Pada tanggal 02 September 2025, demonstrasi tetap masih berlanjut, yang sebelumnya telah dimulai pada tanggal 25 Agustus 2025, dilakukan oleh para buruh dan disusul oleh para mahasiswa serta masyarakat umum atau solidaritas ojek online yang dilakukan diberbagai daerah;
Pada essensinya dari berbagai kalangan tersebut memiliki tuntutan dan kritik di antaranya meminta untuk disahkan Rancangan Undang-Undang Perampasan Asset, kenaikan gaji para buruh, penurunan harga pajak dan dst, yang ditujukan kepada Para Anggota Dewan Perwakilan Rakyat RI dan Pemerintah;
Awalnya demonstrasi tersebut berjalan dengan baik dan tertib, tetapi seiring berjalannya waktu terindikasi kuat adanya oknum pihak yang memanfaatkan keadaan dan melakukan provokasi massa yang mengarah terjadinya kerusuhan, pembakaran gedung dan fasilitas umum hingga penjarahan pada rumah pribadi milik Anggota Dewan Perwakilan Rakyat. Provokasi tersebut dilakukan secara nyata di lapangan dan melalui media sosial.
Faktanya banyak orang terbawa suasana dan tergerak untuk melakukan tindakan tertentu yang dilakukan banyak orang disekelilingnya hingga terjadinya hal-hal yang tidak diinginkan, bahkan terjadinya pelanggaran hukum yang memiliki konsekuensi pidana.

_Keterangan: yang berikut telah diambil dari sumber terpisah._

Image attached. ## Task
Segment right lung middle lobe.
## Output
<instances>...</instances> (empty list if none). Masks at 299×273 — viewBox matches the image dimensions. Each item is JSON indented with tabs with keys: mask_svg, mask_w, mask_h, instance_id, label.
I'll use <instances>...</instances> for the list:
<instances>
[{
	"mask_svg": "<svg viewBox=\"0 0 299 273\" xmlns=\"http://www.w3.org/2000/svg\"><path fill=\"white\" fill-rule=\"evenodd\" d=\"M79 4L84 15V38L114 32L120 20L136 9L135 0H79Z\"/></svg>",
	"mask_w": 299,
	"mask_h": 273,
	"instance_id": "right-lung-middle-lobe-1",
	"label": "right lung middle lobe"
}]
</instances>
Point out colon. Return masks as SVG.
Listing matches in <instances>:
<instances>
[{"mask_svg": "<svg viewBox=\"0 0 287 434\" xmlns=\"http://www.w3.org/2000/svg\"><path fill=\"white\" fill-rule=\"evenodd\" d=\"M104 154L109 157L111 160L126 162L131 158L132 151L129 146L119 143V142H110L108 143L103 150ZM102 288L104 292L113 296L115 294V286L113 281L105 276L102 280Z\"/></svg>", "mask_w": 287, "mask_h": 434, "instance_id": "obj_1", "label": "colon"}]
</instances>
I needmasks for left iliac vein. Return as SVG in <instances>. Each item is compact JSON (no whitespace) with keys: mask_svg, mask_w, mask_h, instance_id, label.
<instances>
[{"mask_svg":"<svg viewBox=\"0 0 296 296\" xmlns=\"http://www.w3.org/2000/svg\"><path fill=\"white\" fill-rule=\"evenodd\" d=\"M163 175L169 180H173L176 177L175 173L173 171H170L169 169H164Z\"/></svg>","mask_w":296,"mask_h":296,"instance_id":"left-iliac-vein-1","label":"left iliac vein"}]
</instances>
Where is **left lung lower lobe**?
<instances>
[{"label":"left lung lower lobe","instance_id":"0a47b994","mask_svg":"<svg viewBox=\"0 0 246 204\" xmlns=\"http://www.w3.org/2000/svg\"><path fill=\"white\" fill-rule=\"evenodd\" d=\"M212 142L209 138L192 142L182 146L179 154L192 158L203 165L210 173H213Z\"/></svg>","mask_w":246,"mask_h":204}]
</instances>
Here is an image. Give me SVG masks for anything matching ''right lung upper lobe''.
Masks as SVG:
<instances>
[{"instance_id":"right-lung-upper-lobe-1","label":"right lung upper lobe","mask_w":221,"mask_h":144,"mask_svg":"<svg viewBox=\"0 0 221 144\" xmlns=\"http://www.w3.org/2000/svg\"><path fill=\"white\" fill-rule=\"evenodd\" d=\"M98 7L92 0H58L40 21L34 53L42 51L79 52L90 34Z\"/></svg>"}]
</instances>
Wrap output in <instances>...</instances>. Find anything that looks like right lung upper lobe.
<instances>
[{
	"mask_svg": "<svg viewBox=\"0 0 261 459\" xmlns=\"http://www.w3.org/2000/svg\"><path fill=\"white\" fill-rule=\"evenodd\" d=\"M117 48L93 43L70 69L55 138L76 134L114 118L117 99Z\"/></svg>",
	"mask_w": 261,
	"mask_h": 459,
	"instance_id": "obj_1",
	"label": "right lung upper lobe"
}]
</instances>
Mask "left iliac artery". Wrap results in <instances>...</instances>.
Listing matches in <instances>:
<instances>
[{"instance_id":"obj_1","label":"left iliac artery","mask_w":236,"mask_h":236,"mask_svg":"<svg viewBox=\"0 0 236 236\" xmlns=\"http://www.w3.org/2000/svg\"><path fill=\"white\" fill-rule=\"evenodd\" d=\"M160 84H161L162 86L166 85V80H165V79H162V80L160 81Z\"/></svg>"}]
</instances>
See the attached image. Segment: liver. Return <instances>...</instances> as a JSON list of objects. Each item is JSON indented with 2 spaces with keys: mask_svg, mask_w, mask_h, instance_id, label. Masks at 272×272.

Penyampaian pendapat di muka umum merupakan bagian dari sistem demokrasi dan diperbolehkan sepanjang tidak merugikan masyarakat dan tidak melanggar ketertiban umum, karena hal itu diatur dalam ketentuan Pasal 28E ayat (3) UUD 1945, yang berbunyi:
"Setiap orang berhak atas kebebasan berserikat, berkumpul, dan mengeluarkan pendapat".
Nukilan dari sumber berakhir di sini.